__TASK__:
The reply should contain only the lines from the start of the records through the line with "1,1,$1+$1,$2,$3*", reproduced verbatim and without pictures.

__SOURCE MATERIAL__:
Start of Block

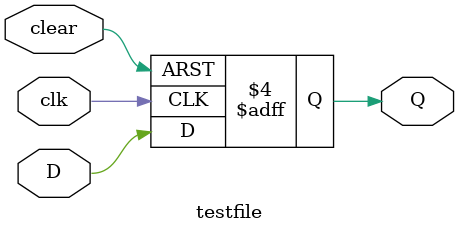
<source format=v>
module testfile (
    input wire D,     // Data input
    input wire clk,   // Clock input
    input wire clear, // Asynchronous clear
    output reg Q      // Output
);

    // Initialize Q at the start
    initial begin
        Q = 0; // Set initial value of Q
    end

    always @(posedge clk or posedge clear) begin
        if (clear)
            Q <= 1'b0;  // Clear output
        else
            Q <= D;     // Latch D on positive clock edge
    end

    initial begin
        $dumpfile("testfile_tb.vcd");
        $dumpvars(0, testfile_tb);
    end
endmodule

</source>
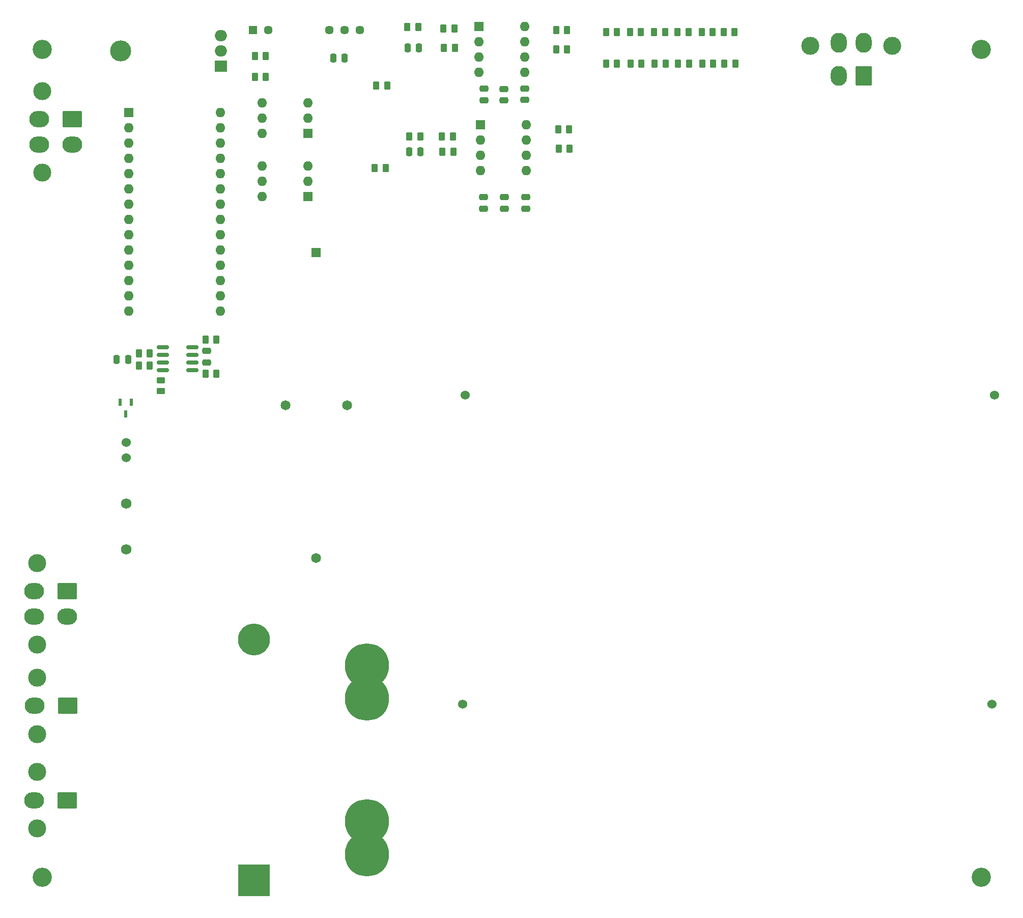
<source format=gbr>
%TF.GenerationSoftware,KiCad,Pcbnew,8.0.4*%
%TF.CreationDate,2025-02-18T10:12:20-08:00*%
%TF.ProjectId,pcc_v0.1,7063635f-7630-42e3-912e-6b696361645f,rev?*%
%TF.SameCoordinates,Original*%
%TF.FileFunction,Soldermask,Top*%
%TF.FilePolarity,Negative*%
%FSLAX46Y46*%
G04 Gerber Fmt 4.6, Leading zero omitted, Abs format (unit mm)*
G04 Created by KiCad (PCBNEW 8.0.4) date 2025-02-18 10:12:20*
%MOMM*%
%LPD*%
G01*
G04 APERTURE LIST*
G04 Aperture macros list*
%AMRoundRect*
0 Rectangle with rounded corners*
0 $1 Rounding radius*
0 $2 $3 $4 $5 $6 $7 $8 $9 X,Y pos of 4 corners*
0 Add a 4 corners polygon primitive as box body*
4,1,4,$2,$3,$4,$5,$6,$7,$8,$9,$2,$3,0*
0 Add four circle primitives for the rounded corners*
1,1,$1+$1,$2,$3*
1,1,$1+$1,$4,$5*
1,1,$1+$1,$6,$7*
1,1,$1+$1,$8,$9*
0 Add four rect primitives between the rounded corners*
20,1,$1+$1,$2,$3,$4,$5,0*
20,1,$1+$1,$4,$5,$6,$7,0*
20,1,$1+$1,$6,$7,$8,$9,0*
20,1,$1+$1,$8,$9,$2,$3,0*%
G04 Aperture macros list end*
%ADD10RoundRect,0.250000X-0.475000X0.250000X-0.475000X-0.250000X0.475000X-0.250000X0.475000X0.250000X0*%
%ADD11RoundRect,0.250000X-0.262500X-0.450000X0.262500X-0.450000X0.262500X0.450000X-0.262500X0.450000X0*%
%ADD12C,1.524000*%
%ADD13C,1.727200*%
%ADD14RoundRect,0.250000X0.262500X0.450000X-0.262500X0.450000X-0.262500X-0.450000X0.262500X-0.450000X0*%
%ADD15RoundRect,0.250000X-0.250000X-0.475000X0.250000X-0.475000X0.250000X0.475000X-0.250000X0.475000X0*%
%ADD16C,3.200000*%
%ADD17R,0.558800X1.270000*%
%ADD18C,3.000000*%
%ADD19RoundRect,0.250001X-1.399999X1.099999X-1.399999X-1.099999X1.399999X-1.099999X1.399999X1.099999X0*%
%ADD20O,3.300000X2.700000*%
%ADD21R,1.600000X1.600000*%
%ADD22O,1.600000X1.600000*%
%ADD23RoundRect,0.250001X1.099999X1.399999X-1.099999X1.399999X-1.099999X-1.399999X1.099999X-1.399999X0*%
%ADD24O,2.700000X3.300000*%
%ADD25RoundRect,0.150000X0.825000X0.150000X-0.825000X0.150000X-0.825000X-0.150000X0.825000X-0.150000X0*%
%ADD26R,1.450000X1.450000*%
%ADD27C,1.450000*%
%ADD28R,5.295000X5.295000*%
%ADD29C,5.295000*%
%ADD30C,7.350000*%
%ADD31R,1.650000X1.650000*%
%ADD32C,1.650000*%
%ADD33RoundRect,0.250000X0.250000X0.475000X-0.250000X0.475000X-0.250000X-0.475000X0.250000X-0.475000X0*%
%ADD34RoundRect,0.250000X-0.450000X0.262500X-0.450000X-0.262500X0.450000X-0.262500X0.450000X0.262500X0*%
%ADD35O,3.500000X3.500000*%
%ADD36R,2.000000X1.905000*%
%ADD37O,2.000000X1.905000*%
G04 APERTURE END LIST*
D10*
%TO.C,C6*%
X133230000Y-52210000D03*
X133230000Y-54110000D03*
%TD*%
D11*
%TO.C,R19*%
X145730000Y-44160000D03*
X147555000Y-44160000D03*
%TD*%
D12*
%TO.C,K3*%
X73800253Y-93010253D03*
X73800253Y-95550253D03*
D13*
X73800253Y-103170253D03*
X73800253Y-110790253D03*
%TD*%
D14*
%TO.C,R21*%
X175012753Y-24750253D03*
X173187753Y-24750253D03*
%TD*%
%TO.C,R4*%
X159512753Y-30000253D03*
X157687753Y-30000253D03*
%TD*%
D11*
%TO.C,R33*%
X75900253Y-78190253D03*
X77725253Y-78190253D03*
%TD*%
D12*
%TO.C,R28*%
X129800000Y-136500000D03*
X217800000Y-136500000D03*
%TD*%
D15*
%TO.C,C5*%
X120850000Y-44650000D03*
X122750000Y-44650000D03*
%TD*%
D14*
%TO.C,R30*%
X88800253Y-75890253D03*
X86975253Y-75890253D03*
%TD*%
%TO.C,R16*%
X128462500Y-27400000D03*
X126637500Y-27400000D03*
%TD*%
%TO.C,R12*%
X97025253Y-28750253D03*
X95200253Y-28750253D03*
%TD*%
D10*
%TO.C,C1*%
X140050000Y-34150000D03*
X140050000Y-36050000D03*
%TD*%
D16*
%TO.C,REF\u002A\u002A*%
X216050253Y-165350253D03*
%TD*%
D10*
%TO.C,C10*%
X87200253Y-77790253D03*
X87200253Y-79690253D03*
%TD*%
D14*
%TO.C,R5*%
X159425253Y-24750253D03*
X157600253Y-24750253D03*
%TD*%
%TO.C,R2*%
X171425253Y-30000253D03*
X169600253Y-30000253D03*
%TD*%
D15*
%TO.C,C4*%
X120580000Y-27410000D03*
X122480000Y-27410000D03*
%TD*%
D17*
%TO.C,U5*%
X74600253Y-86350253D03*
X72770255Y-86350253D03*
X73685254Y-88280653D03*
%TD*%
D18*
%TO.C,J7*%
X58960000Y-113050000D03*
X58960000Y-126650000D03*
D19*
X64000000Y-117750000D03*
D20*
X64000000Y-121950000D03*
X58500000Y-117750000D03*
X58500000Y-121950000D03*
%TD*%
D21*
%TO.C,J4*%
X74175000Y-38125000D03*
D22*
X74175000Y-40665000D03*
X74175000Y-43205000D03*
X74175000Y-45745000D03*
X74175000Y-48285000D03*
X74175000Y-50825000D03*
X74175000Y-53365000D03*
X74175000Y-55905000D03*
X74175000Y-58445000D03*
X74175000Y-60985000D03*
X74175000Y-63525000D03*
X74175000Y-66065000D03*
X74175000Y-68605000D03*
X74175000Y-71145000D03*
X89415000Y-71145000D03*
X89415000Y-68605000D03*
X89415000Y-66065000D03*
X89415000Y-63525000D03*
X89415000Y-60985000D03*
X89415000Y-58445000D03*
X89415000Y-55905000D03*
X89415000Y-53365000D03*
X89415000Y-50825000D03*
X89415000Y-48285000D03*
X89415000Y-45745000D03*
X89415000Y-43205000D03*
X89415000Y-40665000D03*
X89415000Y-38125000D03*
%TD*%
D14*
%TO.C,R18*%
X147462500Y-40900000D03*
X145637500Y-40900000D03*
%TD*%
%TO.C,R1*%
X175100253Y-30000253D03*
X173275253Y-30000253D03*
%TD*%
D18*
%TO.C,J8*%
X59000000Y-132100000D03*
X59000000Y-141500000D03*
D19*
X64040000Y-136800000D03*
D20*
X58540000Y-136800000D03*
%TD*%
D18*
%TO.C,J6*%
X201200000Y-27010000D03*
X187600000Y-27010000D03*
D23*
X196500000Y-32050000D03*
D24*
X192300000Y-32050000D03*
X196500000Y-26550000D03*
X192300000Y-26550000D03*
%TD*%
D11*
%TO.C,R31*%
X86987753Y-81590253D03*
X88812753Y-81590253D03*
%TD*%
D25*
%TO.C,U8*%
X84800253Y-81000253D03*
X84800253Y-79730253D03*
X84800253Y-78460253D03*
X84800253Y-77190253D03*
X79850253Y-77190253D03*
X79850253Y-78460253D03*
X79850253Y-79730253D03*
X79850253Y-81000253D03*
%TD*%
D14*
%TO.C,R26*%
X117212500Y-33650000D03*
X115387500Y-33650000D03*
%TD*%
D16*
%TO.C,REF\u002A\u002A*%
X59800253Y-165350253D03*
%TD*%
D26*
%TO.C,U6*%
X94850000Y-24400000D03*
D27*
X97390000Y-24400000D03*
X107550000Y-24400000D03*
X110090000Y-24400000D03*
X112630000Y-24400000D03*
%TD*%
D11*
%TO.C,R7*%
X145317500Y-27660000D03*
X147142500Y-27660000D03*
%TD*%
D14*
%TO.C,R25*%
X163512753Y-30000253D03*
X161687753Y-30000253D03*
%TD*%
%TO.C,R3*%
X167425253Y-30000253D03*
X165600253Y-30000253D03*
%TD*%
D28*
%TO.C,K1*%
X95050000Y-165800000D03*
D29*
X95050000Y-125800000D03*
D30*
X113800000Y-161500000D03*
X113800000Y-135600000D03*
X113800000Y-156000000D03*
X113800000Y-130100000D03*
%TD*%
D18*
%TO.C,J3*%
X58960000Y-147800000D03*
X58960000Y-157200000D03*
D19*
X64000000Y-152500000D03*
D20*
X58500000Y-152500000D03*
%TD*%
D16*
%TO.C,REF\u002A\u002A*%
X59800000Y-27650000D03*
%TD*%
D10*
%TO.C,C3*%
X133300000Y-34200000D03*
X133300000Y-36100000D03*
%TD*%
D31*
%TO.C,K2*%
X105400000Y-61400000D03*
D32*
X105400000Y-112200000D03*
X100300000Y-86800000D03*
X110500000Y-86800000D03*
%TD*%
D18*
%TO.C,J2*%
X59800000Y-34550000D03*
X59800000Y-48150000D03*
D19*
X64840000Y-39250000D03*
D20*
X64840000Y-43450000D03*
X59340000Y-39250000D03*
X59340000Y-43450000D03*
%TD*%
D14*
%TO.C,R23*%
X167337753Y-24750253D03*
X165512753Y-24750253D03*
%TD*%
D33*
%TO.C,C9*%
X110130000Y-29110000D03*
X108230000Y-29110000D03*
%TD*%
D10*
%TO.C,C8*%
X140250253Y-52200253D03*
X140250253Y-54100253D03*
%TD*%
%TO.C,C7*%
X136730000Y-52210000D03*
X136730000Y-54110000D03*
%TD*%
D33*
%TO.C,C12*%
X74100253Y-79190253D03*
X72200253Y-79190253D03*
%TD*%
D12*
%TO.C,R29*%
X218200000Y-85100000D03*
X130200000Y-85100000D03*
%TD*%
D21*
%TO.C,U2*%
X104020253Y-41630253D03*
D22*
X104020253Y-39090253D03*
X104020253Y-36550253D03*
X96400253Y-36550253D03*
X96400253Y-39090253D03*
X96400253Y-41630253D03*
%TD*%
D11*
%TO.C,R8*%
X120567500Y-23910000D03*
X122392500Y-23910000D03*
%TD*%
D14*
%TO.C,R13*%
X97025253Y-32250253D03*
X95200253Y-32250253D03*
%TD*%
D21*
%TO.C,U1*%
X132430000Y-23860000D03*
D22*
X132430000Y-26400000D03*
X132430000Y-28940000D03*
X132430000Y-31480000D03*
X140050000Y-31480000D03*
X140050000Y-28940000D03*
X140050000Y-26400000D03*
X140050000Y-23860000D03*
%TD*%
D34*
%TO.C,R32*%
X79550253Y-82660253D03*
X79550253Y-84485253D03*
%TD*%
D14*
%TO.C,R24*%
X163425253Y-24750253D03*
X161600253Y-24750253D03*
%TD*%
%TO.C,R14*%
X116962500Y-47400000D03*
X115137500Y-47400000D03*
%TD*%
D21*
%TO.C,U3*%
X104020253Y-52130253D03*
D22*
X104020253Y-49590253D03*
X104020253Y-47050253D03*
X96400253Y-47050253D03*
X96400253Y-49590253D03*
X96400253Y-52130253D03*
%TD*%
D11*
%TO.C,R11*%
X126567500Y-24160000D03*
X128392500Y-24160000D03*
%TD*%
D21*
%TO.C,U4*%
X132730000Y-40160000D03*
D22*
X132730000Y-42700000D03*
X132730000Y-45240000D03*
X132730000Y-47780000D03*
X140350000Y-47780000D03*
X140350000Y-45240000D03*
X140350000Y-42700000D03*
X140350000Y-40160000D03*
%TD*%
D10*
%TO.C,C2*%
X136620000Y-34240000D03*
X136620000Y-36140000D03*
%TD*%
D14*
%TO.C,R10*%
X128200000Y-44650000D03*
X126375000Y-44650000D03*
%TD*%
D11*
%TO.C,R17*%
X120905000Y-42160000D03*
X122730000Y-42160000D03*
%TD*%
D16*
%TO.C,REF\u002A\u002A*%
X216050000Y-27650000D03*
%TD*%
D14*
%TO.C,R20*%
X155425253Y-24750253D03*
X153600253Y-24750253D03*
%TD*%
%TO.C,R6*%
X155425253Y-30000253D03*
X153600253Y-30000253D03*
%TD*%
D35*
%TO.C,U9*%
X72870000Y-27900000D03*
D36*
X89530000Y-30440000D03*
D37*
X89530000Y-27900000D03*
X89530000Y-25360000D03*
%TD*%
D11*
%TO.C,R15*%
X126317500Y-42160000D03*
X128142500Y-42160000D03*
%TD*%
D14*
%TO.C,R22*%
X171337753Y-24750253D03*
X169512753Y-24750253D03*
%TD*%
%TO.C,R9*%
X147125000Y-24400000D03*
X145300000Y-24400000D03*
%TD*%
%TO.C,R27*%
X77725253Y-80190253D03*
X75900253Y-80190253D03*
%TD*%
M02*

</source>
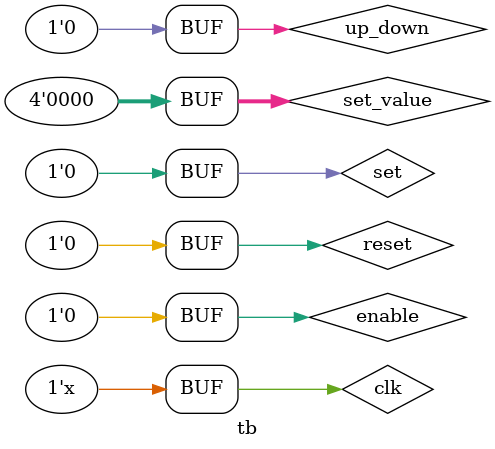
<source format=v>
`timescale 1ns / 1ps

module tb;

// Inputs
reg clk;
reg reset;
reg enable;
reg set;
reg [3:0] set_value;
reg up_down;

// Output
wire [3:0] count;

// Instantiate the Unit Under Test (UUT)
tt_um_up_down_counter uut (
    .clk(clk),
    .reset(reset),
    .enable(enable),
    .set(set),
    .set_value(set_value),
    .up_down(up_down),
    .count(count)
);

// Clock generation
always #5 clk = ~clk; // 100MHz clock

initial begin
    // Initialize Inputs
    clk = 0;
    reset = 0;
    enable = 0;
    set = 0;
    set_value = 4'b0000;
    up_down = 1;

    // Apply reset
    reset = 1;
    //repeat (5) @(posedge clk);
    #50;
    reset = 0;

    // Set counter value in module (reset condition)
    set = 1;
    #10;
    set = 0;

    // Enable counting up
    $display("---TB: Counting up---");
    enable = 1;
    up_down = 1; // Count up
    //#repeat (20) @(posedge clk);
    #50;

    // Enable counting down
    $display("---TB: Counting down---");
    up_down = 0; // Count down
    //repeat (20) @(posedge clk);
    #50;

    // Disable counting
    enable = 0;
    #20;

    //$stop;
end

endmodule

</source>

End of Block

__TASK RESULT__:
<source format=v>
module testfile (
    input wire D,     // Data input
    input wire clk,   // Clock input
    input wire clear, // Asynchronous clear
    output reg Q      // Output
);

    // Initialize Q at the start
    initial begin
        Q = 0; // Set initial value of Q
    end

    always @(posedge clk or posedge clear) begin
        if (clear)
            Q <= 1'b0;  // Clear output
        else
            Q <= D;     // Latch D on positive clock edge
    end

    initial begin
        $dumpfile("testfile_tb.vcd");
        $dumpvars(0, testfile_tb);
    end
endmodule

</source>
<source format=gbr>
%TF.GenerationSoftware,KiCad,Pcbnew,8.0.4*%
%TF.CreationDate,2025-02-18T10:12:20-08:00*%
%TF.ProjectId,pcc_v0.1,7063635f-7630-42e3-912e-6b696361645f,rev?*%
%TF.SameCoordinates,Original*%
%TF.FileFunction,Soldermask,Top*%
%TF.FilePolarity,Negative*%
%FSLAX46Y46*%
G04 Gerber Fmt 4.6, Leading zero omitted, Abs format (unit mm)*
G04 Created by KiCad (PCBNEW 8.0.4) date 2025-02-18 10:12:20*
%MOMM*%
%LPD*%
G01*
G04 APERTURE LIST*
G04 Aperture macros list*
%AMRoundRect*
0 Rectangle with rounded corners*
0 $1 Rounding radius*
0 $2 $3 $4 $5 $6 $7 $8 $9 X,Y pos of 4 corners*
0 Add a 4 corners polygon primitive as box body*
4,1,4,$2,$3,$4,$5,$6,$7,$8,$9,$2,$3,0*
0 Add four circle primitives for the rounded corners*
1,1,$1+$1,$2,$3*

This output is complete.